Page:Liszt - Pages romantiques, 1912, éd. Chantavoine.djvu/225

La bibliothèque libre.
Le texte de cette page a été corrigé et est conforme au fac-similé.

VIII[1]

À M. LAMBERT MASSART[2]

En vérité, mon ami, c’est un grotesque personnage que celui de musicien-voyageur.
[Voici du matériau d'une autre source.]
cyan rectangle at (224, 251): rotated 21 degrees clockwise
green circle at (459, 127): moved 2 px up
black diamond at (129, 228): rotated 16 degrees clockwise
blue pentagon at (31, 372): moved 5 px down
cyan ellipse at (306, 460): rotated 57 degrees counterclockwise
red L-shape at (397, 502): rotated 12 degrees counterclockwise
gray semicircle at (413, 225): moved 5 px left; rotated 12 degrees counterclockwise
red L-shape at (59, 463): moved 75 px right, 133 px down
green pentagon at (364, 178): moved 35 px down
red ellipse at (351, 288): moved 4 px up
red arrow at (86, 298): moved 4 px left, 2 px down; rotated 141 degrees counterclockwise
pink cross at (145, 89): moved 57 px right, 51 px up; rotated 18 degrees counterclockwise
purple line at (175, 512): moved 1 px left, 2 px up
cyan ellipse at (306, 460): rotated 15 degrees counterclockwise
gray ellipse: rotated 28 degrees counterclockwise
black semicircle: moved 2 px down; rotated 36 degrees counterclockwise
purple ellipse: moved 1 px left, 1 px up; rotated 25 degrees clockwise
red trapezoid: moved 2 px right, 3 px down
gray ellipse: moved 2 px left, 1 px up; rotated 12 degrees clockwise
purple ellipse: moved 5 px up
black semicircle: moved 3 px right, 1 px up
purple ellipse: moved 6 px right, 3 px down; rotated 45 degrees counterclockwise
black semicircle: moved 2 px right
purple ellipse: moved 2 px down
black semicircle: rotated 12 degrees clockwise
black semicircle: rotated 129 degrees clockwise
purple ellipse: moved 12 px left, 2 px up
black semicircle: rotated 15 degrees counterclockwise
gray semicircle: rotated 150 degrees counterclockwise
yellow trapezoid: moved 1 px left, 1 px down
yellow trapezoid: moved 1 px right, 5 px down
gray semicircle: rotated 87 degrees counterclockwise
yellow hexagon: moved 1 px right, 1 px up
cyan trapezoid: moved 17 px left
Je n’en connais point qui fasse une plus piteuse figure, une plus fâcheuse contenance, alors qu’il s’en va de contrée en contrée, de ville en ville, de bourgade en bourgade, merveille ambulante au milieu des immuables merveilles de la nature, célébrité d’un jour passant à l’ombre des grands noms qui ont traversé les siècles ; inutile baladin, troubadour malencontreux, mêlant le son de sa guitare au bruit des discordes civiles, au retentissement des luttes et des déchirements qui travaillent le monde.

Le peintre qui voyage ne s’engage point dans d’aussi choquants contrastes ; il vit indépendant et solitaire ; la nature extérieure, qu’il aime, qu’il

  1. Gazette Musicale, 2 septembre 1838.
  2. Lambert Massart (1811-1802) violoniste, professeur au Conservatoire.